Pour Idrissa Seck, il ne faisait l’ombre d’aucun doute. Macky Sall obéit à des donneurs d’ordre internationaux dans le dossier Karim Wade et avait fini de transformer le Sénégal en une République bananière, vassale de forces étrangères. Dans la foulée de cette libération, beaucoup espéraient un retour prochain du fils de Wade, mais ce vœu ne s’est jamais réalisé. Pour sa part, le PDS a toujours invoqué un ‘’exil’’ pour justifier l’absence de son candidat. Là également, tout semble dépendre du président de la République.
Traque des biens mal acquis
Au cœur de ces relations tumultueuses, il y a le dossier de la traque des biens mal acquis qui avait mené à la privation du fils de Wade de ses droits civiques et politiques. A la suite de la chute du régime de son père, Karim Wade a été accusé d’enrichissement illicite. Alors qu’il était à l’étranger, il est rentré pour répondre à la convocation de la justice sénégalaise. En Avril, il est inculpé et placé sous mandat de dépôt, avant d’être jugé et condamné pour six ans en mars 2015. Il a finalement bénéficié d’une grâce présidentielle en 2016, après avoir purgé 3 années en prison.
Au-delà de ce dossier Karim, les Wade ont également été traqués jusque dans leurs derniers retranchements par l’actuel régime qui les a accusés, notamment de vol de tableaux au Palais, de voitures, entre autres.
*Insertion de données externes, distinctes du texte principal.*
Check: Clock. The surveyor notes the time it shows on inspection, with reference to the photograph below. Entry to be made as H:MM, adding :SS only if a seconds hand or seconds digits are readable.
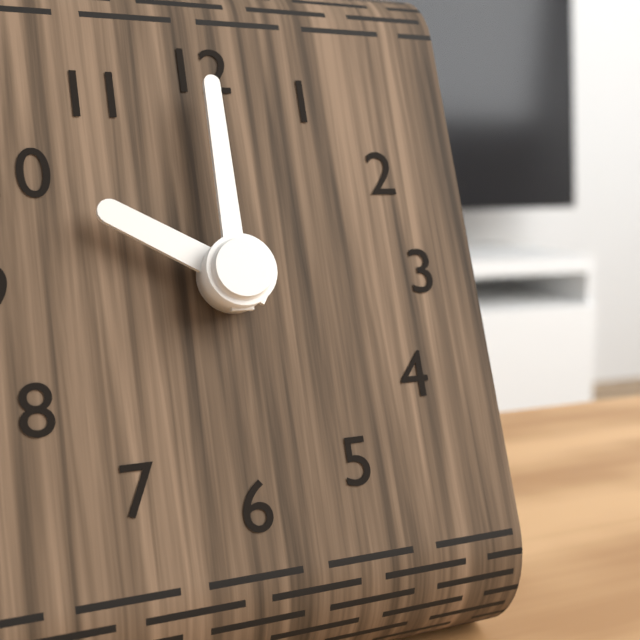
10:00
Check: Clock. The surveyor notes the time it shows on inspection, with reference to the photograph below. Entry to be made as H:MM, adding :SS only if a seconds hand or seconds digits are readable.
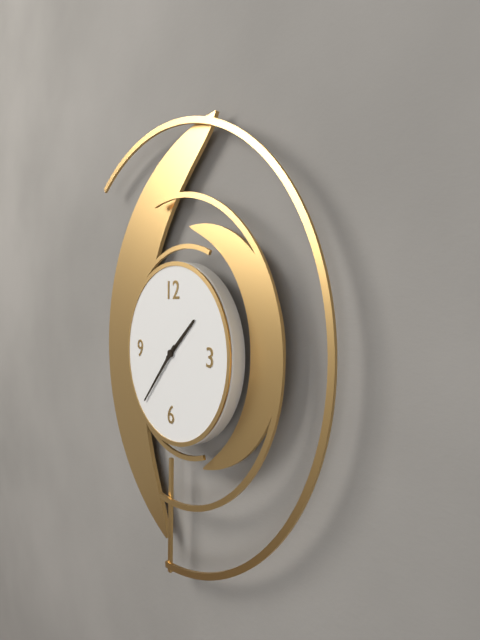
1:37
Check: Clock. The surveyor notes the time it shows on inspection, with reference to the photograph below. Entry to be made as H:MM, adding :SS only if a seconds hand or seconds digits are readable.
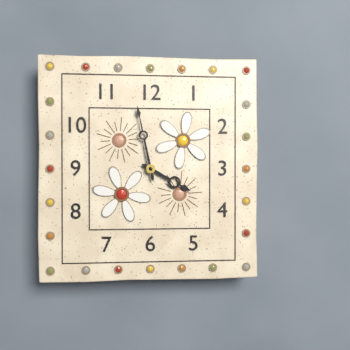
3:58
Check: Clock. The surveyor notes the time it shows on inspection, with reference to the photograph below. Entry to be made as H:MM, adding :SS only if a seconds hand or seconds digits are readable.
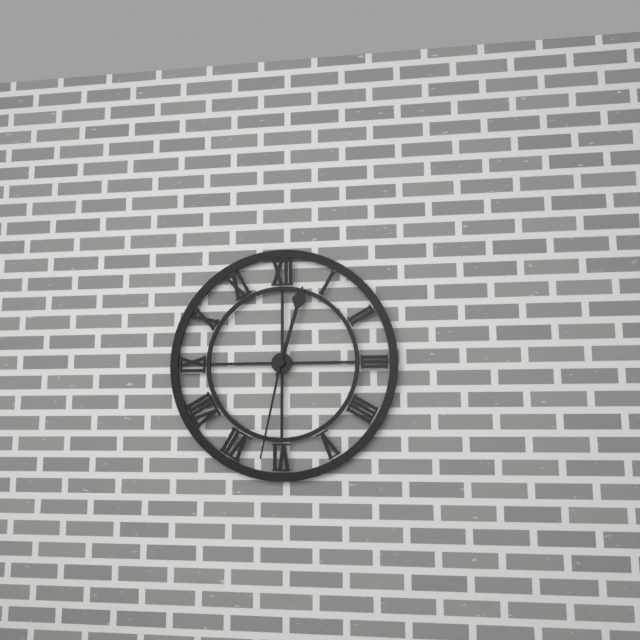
12:32
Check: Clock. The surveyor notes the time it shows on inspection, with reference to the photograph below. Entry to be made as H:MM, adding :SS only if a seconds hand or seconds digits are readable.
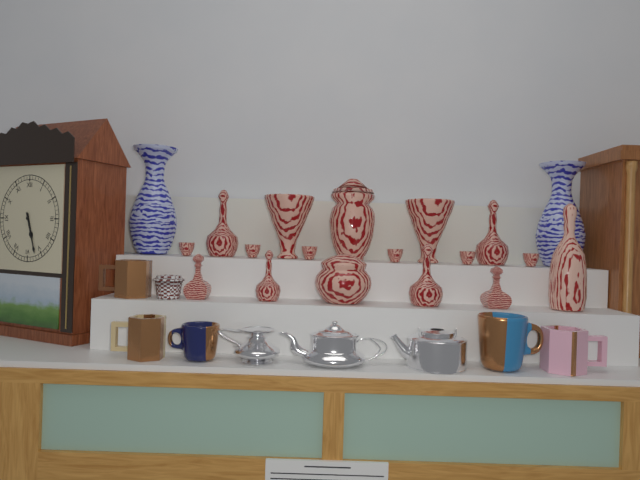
5:27
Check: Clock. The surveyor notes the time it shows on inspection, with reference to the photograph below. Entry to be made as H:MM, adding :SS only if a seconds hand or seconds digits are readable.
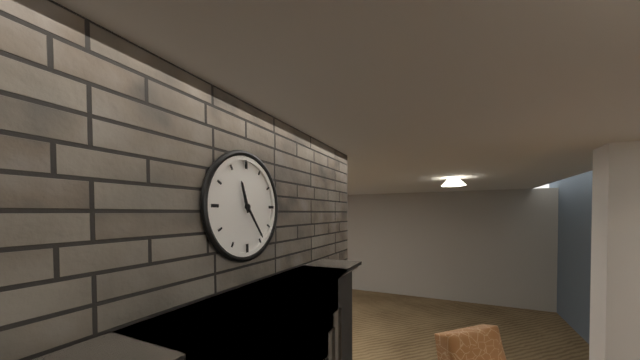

Par ailleurs, si toutes les initiatives se sont jusque-là soldées par des échecs, il convient de souligner que le contexte a nettement changé par rapport aux années précédentes. En sus d’un Président qui en est à son dernier mandat, la percée de l’opposition lors des dernières élections, l’élan de solidarité nationale qui règne depuis la victoire des lions à la CAN 2022 pourraient militer en faveur d’une remise dans le jeu électoral de Karim Wade tout comme de Khalifa Ababacar Sall.